» Task description: List every line below that contains the string "image", matching case exactly.

>> start Record extracts

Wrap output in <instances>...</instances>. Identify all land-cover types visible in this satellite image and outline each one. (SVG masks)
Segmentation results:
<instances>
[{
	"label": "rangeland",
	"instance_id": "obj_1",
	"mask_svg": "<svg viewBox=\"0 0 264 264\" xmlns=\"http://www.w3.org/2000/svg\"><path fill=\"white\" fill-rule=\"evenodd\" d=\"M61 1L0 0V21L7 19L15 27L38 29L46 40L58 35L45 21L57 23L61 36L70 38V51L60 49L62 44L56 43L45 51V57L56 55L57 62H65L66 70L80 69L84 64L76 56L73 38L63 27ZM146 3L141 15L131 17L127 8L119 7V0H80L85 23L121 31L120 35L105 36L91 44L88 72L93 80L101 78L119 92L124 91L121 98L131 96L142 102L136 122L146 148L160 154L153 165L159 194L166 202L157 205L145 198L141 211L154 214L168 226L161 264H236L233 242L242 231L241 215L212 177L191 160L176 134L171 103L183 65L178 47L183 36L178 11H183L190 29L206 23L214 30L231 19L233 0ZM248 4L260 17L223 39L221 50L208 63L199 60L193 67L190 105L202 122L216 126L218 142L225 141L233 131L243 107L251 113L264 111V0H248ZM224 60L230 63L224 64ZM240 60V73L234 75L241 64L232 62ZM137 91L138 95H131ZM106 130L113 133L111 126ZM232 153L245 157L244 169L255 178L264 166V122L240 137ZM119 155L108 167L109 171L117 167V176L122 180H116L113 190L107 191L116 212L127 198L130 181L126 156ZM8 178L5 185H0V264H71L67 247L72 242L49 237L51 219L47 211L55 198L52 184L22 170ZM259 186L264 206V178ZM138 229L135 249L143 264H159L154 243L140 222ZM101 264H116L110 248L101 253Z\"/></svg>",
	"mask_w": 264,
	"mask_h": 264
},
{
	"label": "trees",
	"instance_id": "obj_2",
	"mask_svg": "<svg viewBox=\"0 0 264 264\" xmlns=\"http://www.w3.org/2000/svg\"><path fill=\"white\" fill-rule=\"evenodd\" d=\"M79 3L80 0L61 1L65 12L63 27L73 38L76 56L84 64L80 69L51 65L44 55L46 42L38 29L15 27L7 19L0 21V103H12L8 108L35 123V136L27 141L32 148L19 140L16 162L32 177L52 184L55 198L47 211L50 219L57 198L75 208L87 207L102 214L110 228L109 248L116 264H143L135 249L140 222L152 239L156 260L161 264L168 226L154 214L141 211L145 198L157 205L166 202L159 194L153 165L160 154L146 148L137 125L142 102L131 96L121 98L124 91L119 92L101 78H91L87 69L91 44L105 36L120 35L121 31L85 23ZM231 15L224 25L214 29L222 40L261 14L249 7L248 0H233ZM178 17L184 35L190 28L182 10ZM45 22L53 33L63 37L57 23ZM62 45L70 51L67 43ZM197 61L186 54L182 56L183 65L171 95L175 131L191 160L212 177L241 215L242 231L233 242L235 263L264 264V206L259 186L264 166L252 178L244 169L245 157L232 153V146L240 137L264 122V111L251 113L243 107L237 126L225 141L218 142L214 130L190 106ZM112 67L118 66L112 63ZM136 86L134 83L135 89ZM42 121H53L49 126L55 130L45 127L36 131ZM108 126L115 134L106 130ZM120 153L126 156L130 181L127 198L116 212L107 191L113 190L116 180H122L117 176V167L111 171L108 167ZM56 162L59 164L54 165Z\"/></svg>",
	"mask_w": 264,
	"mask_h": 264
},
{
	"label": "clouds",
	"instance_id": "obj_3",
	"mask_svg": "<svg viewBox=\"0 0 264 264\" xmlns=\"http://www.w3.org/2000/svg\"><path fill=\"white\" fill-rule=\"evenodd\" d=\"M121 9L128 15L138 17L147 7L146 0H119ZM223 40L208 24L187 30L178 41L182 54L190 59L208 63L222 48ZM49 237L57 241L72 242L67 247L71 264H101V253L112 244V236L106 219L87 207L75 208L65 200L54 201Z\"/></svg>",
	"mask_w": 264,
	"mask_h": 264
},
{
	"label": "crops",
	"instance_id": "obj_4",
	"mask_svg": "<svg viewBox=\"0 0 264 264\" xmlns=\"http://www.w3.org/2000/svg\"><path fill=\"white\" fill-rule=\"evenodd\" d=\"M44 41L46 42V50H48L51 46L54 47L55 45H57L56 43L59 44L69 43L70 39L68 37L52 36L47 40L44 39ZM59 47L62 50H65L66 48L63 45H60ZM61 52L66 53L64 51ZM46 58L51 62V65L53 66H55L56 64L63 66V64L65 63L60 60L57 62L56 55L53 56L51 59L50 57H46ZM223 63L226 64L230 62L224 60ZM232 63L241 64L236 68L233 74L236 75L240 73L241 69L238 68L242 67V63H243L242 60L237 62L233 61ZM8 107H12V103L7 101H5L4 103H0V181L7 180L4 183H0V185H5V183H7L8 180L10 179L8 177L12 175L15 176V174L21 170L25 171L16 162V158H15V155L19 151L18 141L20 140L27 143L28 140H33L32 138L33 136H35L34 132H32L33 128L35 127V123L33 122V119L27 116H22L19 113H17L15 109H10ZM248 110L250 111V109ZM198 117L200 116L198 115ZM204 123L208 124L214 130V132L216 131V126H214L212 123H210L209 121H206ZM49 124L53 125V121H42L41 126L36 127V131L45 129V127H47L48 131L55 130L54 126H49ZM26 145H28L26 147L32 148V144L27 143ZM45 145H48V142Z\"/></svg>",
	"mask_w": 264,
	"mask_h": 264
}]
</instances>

>> end Record extracts
>> start Record extracts

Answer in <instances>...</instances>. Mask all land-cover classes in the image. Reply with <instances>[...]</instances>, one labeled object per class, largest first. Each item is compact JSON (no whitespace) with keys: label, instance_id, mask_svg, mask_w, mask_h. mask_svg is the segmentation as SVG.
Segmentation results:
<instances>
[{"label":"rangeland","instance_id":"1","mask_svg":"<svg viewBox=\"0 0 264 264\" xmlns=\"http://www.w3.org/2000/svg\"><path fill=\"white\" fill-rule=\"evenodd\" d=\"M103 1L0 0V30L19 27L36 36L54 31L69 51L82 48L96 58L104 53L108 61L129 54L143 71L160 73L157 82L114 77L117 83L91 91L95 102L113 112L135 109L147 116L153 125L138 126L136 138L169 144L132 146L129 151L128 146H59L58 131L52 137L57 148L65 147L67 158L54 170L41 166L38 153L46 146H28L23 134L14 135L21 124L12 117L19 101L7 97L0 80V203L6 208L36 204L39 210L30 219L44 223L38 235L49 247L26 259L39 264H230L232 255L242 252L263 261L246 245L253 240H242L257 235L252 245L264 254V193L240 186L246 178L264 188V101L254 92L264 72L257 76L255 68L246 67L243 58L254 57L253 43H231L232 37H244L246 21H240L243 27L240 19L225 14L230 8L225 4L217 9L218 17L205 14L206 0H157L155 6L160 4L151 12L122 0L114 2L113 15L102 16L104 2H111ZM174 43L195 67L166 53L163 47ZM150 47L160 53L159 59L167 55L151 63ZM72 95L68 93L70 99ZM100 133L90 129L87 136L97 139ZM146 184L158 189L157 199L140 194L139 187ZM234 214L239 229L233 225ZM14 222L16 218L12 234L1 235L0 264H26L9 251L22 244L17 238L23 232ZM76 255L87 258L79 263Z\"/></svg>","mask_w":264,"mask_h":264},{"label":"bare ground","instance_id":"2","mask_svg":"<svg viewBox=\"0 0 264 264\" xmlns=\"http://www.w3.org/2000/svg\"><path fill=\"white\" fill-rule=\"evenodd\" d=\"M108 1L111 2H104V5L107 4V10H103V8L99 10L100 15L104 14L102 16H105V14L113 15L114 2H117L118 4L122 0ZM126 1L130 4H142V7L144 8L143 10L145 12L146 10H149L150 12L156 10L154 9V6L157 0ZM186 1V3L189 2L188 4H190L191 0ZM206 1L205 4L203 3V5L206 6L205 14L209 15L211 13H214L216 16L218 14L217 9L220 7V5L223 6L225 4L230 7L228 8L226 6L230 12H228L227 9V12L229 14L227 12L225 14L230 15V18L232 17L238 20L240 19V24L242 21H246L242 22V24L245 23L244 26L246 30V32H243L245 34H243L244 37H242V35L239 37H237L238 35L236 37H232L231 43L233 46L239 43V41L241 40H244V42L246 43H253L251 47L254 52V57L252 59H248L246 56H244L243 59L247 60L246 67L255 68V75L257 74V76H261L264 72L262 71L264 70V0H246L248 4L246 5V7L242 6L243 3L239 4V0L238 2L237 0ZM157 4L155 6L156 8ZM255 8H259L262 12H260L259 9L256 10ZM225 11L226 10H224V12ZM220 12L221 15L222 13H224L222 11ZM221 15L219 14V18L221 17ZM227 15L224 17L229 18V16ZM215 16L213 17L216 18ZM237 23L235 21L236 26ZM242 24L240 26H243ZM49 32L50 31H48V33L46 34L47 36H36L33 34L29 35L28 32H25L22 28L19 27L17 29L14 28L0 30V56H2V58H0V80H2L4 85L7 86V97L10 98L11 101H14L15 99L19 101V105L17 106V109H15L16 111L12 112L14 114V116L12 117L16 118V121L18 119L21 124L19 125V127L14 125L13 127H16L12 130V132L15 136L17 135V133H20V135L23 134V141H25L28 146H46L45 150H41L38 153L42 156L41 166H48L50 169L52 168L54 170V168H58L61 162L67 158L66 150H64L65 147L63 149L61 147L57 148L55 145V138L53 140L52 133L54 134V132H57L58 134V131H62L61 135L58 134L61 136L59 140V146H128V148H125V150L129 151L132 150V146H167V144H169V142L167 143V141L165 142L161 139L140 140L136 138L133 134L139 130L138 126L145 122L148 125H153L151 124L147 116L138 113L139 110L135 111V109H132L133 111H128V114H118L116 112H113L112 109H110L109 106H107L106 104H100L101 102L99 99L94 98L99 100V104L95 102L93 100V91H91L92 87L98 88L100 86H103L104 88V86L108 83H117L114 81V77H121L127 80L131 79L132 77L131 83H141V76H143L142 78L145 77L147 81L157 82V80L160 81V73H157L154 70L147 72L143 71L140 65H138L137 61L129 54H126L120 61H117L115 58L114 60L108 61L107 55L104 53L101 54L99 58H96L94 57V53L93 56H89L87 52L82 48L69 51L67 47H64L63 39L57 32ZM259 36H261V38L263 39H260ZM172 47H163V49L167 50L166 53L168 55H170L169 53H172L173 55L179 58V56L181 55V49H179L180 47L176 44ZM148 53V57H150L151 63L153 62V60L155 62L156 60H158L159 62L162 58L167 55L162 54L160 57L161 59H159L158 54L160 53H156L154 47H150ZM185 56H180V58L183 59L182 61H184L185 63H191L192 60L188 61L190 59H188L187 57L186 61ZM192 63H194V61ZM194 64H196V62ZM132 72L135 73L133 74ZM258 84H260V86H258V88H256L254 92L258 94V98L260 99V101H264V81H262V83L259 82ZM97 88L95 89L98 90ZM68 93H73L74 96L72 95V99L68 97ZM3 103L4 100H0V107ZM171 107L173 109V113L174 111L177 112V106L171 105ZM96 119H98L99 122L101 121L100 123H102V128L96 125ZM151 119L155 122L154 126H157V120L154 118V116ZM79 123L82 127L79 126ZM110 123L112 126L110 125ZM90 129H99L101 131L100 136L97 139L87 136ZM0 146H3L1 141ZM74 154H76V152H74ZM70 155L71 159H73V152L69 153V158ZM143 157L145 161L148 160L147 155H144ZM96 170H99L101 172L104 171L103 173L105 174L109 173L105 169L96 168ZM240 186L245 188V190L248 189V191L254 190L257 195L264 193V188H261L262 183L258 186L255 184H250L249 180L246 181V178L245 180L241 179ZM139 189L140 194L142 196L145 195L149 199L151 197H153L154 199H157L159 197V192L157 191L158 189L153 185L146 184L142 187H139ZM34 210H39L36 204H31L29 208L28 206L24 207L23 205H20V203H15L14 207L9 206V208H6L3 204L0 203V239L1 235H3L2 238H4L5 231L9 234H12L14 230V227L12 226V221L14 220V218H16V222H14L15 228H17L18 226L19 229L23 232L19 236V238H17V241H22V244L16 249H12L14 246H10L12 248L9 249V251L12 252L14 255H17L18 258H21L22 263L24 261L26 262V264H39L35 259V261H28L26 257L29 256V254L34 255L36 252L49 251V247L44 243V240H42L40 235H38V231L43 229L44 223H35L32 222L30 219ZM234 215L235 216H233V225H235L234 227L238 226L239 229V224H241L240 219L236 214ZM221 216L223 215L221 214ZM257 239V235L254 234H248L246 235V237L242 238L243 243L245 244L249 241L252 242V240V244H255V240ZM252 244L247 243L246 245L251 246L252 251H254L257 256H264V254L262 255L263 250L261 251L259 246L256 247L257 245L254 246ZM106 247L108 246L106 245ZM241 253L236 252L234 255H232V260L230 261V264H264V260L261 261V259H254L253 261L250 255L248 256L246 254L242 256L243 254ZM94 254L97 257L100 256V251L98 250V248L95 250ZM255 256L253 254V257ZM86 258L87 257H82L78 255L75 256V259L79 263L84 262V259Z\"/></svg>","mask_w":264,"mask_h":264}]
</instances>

>> end Record extracts

» Reply:
Wrap output in <instances>...</instances>. Identify all land-cover types visible in this satellite image and outline each one. (SVG masks)
Answer in <instances>...</instances>. Mask all land-cover classes in the image. Reply with <instances>[...]</instances>, one labeled object per class, largest first. Each item is compact JSON (no whitespace) with keys: label, instance_id, mask_svg, mask_w, mask_h. mask_svg is the segmentation as SVG.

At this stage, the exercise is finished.